Restoration of the Buffalo River has been central to the economic revitalization of Buffalo, New York. (George Burns/Wikimedia Commons)
Restoration of the Buffalo River has been central to the economic revitalization of Buffalo, New York. (George Burns/Wikimedia Commons)
September 20, 2016

BUFFALO, N.Y. - A broad coalition of business, industrial and environmental leaders wants to know where the presidential candidates stand on protecting and restoring the Great Lakes. Presidential leadership has been critical to efforts to clean up the lakes that hold 95 percent of the nation's fresh surface water.

According to Todd Ambs with the Healing Our Waters-Great Lakes Coalition, since 2010 the federal Great Lakes Restoration Initiative has invested $300 million a year in projects to clean the waters, fight invasive species and restore habitat.

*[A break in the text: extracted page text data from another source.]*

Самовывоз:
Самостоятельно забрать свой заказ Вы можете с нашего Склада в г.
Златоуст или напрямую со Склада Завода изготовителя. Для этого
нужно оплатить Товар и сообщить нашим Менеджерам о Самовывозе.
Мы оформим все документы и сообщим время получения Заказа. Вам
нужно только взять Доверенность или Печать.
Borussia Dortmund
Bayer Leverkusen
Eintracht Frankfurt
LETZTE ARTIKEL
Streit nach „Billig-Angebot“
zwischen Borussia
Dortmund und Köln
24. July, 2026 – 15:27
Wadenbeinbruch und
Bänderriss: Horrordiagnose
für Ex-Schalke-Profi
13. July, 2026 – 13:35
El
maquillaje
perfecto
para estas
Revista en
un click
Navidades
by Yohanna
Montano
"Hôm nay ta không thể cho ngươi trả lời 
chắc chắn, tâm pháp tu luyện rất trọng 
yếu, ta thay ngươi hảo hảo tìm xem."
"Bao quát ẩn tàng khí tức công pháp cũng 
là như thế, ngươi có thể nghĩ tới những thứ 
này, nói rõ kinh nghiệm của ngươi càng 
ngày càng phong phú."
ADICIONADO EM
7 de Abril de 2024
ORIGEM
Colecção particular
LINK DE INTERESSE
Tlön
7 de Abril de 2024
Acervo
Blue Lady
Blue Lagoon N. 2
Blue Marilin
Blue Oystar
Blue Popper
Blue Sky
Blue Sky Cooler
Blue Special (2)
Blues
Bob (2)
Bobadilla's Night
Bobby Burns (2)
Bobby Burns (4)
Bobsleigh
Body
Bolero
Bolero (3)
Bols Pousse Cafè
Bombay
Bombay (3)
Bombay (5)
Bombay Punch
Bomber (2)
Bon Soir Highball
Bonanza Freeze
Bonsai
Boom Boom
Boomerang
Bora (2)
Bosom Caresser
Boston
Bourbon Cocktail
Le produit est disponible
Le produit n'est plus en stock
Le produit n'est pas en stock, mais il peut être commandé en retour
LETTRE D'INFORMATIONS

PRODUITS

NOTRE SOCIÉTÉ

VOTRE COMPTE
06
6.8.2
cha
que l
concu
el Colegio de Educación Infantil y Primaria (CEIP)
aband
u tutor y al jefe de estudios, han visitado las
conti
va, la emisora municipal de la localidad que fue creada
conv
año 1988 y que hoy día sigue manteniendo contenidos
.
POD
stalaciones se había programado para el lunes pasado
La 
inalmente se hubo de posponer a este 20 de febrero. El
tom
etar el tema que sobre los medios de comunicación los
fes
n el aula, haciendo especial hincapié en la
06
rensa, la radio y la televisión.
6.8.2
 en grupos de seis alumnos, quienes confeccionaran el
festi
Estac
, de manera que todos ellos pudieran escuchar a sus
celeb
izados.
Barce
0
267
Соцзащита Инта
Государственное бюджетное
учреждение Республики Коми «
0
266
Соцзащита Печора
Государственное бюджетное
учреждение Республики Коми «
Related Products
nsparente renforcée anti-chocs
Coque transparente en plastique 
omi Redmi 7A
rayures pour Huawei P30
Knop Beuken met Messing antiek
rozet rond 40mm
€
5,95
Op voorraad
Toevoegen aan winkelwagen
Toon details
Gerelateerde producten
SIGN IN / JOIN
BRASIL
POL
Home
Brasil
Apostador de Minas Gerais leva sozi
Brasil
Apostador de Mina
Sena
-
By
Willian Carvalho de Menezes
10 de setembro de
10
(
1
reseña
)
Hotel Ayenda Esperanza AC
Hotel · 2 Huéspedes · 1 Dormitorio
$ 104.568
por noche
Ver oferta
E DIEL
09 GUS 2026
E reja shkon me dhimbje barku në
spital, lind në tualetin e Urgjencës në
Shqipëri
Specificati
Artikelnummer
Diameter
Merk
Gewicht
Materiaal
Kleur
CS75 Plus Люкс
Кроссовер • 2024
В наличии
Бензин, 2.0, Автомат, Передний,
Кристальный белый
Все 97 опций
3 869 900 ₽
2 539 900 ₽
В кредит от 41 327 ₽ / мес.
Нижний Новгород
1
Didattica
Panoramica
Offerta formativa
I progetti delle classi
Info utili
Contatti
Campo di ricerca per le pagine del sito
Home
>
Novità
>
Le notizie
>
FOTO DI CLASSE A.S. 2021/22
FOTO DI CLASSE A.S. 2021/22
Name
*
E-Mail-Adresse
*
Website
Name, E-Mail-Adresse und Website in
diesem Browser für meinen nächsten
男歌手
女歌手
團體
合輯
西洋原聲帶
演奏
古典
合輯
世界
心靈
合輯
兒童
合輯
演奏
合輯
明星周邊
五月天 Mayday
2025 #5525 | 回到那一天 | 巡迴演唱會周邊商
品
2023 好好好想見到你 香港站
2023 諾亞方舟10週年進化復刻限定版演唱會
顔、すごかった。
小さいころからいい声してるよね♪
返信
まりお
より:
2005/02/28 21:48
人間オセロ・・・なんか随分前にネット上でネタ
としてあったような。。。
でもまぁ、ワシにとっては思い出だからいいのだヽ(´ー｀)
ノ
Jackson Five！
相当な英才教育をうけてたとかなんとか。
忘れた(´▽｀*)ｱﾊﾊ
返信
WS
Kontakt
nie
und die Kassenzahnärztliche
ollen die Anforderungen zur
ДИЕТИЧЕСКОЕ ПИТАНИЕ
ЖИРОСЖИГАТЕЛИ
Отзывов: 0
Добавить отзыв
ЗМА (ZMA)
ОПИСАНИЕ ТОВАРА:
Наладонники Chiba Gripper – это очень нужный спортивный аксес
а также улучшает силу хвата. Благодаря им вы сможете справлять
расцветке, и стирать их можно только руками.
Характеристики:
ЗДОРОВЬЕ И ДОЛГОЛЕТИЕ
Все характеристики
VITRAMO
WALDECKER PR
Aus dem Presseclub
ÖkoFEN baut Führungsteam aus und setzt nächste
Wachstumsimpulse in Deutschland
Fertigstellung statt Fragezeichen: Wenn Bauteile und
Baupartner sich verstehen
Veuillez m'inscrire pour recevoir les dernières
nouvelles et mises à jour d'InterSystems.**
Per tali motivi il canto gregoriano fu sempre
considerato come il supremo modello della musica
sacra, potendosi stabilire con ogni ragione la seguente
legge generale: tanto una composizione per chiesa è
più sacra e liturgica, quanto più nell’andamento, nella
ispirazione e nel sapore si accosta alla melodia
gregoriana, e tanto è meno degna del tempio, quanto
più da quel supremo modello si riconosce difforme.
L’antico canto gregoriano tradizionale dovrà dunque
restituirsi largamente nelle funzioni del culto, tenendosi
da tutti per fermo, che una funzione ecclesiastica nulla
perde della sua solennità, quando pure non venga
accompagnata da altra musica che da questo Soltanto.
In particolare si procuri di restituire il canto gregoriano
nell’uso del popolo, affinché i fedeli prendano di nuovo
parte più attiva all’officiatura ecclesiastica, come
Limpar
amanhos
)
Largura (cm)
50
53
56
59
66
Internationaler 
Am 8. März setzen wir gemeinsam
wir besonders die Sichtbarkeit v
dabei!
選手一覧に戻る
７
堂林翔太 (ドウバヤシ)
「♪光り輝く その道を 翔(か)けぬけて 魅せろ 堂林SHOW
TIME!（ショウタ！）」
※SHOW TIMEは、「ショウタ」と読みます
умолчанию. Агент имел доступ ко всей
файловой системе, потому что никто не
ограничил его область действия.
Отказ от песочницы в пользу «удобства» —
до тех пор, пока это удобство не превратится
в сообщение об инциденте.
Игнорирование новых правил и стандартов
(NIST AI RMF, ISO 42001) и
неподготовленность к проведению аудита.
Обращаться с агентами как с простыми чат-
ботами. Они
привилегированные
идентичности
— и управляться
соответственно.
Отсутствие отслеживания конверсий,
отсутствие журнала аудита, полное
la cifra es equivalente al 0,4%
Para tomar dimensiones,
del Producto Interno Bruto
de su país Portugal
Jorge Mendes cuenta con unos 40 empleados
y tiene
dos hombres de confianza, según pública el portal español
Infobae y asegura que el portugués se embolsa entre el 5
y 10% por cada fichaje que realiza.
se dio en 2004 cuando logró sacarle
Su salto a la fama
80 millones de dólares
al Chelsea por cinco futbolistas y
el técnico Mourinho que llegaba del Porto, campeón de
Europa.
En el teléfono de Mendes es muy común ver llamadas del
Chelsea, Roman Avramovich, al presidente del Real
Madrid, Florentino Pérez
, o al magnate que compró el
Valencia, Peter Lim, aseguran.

"We've really seen a lot of tremendous progress on some of the challenges facing the Great Lakes," he said. "We have much more work to do. There's no question that there are significant challenges that remain."

On Thursday, representatives of the Clinton and Trump campaigns are scheduled to address the 12th annual Great Lakes Restoration Conference now meeting in Sandusky, Ohio.

Brian Smith, associate executive director of the Citizens Campaign for the Environment, said the cleanup of the Buffalo River has a huge success but antiquated wastewater treatment facilities and nutrient runoff from communities around the lakes are still a problem.

"So we want to see the presidential candidates make a commitment to funding the Great Lakes Restoration initiative and investing in our clean-water infrastructure," he said.

A 2016 poll of voters in Great Lakes states found that more than 60 percent strongly support continued funding for the Great Lakes Restoration Initiative.